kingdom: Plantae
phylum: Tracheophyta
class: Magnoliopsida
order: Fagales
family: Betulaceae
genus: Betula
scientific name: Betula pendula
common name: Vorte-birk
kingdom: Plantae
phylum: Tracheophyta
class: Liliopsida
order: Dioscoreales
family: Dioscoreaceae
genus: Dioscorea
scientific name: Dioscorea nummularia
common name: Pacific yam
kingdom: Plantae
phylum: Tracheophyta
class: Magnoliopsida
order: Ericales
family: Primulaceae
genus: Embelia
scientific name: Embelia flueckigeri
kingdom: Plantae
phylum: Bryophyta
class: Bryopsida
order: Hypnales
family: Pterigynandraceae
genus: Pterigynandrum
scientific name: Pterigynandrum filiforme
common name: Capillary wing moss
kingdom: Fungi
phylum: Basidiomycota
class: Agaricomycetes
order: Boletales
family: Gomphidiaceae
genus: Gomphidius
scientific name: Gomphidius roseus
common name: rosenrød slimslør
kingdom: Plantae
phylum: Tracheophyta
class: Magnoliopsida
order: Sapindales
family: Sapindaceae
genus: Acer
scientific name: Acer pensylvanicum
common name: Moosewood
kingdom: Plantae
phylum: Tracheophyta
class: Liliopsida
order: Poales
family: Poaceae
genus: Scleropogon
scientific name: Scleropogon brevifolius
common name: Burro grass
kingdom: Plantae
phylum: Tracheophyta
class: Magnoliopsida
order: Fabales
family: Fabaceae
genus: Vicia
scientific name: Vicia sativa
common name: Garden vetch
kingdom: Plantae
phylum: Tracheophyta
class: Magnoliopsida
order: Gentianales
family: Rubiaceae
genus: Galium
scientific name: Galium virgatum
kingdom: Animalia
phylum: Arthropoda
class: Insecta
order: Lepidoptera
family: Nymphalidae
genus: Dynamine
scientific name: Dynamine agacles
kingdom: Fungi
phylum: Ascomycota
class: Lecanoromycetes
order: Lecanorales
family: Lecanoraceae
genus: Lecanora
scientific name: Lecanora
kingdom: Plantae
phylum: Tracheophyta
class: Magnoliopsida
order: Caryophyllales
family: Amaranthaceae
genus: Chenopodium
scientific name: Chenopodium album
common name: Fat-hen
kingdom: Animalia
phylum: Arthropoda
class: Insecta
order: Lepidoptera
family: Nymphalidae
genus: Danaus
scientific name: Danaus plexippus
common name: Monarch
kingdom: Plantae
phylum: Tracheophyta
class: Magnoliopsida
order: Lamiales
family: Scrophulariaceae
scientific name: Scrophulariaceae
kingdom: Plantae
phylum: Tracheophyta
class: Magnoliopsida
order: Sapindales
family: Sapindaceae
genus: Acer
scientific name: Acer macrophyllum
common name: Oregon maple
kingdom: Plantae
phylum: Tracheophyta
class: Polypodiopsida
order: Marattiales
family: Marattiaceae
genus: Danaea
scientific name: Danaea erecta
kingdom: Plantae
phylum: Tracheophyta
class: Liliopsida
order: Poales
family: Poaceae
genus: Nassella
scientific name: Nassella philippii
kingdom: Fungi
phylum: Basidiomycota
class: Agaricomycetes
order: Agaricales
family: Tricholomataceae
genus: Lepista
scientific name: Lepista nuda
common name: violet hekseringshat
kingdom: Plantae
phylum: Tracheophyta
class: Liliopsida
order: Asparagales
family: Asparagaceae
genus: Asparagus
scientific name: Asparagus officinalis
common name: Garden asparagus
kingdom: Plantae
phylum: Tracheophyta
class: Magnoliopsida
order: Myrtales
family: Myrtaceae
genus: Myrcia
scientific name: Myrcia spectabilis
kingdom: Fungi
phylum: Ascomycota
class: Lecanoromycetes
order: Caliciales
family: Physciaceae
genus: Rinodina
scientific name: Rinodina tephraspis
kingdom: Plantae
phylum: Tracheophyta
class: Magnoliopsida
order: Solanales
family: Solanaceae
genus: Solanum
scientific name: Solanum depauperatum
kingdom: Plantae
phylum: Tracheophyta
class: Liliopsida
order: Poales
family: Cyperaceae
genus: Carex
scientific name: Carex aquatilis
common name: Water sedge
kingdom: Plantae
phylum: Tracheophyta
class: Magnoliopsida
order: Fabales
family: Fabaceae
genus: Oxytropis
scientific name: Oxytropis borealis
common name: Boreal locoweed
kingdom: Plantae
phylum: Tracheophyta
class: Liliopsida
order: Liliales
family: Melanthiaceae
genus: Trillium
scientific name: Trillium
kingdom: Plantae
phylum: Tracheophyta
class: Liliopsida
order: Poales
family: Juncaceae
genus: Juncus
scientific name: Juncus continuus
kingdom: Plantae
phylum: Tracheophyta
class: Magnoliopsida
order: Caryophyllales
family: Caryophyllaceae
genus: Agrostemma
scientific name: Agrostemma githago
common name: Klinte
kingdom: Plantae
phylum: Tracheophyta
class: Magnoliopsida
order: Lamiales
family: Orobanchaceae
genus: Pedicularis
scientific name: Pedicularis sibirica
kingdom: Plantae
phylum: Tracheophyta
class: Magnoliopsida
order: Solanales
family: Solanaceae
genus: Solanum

========================================================================

• _TASK OBJECTIVE_
Reproduce the entire listing above verbatim, every line from the first to the last.

• _SOLUTION TO THE EXERCISE_
kingdom: Plantae
phylum: Tracheophyta
class: Magnoliopsida
order: Fagales
family: Betulaceae
genus: Betula
scientific name: Betula pendula
common name: Vorte-birk
kingdom: Plantae
phylum: Tracheophyta
class: Liliopsida
order: Dioscoreales
family: Dioscoreaceae
genus: Dioscorea
scientific name: Dioscorea nummularia
common name: Pacific yam
kingdom: Plantae
phylum: Tracheophyta
class: Magnoliopsida
order: Ericales
family: Primulaceae
genus: Embelia
scientific name: Embelia flueckigeri
kingdom: Plantae
phylum: Bryophyta
class: Bryopsida
order: Hypnales
family: Pterigynandraceae
genus: Pterigynandrum
scientific name: Pterigynandrum filiforme
common name: Capillary wing moss
kingdom: Fungi
phylum: Basidiomycota
class: Agaricomycetes
order: Boletales
family: Gomphidiaceae
genus: Gomphidius
scientific name: Gomphidius roseus
common name: rosenrød slimslør
kingdom: Plantae
phylum: Tracheophyta
class: Magnoliopsida
order: Sapindales
family: Sapindaceae
genus: Acer
scientific name: Acer pensylvanicum
common name: Moosewood
kingdom: Plantae
phylum: Tracheophyta
class: Liliopsida
order: Poales
family: Poaceae
genus: Scleropogon
scientific name: Scleropogon brevifolius
common name: Burro grass
kingdom: Plantae
phylum: Tracheophyta
class: Magnoliopsida
order: Fabales
family: Fabaceae
genus: Vicia
scientific name: Vicia sativa
common name: Garden vetch
kingdom: Plantae
phylum: Tracheophyta
class: Magnoliopsida
order: Gentianales
family: Rubiaceae
genus: Galium
scientific name: Galium virgatum
kingdom: Animalia
phylum: Arthropoda
class: Insecta
order: Lepidoptera
family: Nymphalidae
genus: Dynamine
scientific name: Dynamine agacles
kingdom: Fungi
phylum: Ascomycota
class: Lecanoromycetes
order: Lecanorales
family: Lecanoraceae
genus: Lecanora
scientific name: Lecanora
kingdom: Plantae
phylum: Tracheophyta
class: Magnoliopsida
order: Caryophyllales
family: Amaranthaceae
genus: Chenopodium
scientific name: Chenopodium album
common name: Fat-hen
kingdom: Animalia
phylum: Arthropoda
class: Insecta
order: Lepidoptera
family: Nymphalidae
genus: Danaus
scientific name: Danaus plexippus
common name: Monarch
kingdom: Plantae
phylum: Tracheophyta
class: Magnoliopsida
order: Lamiales
family: Scrophulariaceae
scientific name: Scrophulariaceae
kingdom: Plantae
phylum: Tracheophyta
class: Magnoliopsida
order: Sapindales
family: Sapindaceae
genus: Acer
scientific name: Acer macrophyllum
common name: Oregon maple
kingdom: Plantae
phylum: Tracheophyta
class: Polypodiopsida
order: Marattiales
family: Marattiaceae
genus: Danaea
scientific name: Danaea erecta
kingdom: Plantae
phylum: Tracheophyta
class: Liliopsida
order: Poales
family: Poaceae
genus: Nassella
scientific name: Nassella philippii
kingdom: Fungi
phylum: Basidiomycota
class: Agaricomycetes
order: Agaricales
family: Tricholomataceae
genus: Lepista
scientific name: Lepista nuda
common name: violet hekseringshat
kingdom: Plantae
phylum: Tracheophyta
class: Liliopsida
order: Asparagales
family: Asparagaceae
genus: Asparagus
scientific name: Asparagus officinalis
common name: Garden asparagus
kingdom: Plantae
phylum: Tracheophyta
class: Magnoliopsida
order: Myrtales
family: Myrtaceae
genus: Myrcia
scientific name: Myrcia spectabilis
kingdom: Fungi
phylum: Ascomycota
class: Lecanoromycetes
order: Caliciales
family: Physciaceae
genus: Rinodina
scientific name: Rinodina tephraspis
kingdom: Plantae
phylum: Tracheophyta
class: Magnoliopsida
order: Solanales
family: Solanaceae
genus: Solanum
scientific name: Solanum depauperatum
kingdom: Plantae
phylum: Tracheophyta
class: Liliopsida
order: Poales
family: Cyperaceae
genus: Carex
scientific name: Carex aquatilis
common name: Water sedge
kingdom: Plantae
phylum: Tracheophyta
class: Magnoliopsida
order: Fabales
family: Fabaceae
genus: Oxytropis
scientific name: Oxytropis borealis
common name: Boreal locoweed
kingdom: Plantae
phylum: Tracheophyta
class: Liliopsida
order: Liliales
family: Melanthiaceae
genus: Trillium
scientific name: Trillium
kingdom: Plantae
phylum: Tracheophyta
class: Liliopsida
order: Poales
family: Juncaceae
genus: Juncus
scientific name: Juncus continuus
kingdom: Plantae
phylum: Tracheophyta
class: Magnoliopsida
order: Caryophyllales
family: Caryophyllaceae
genus: Agrostemma
scientific name: Agrostemma githago
common name: Klinte
kingdom: Plantae
phylum: Tracheophyta
class: Magnoliopsida
order: Lamiales
family: Orobanchaceae
genus: Pedicularis
scientific name: Pedicularis sibirica
kingdom: Plantae
phylum: Tracheophyta
class: Magnoliopsida
order: Solanales
family: Solanaceae
genus: Solanum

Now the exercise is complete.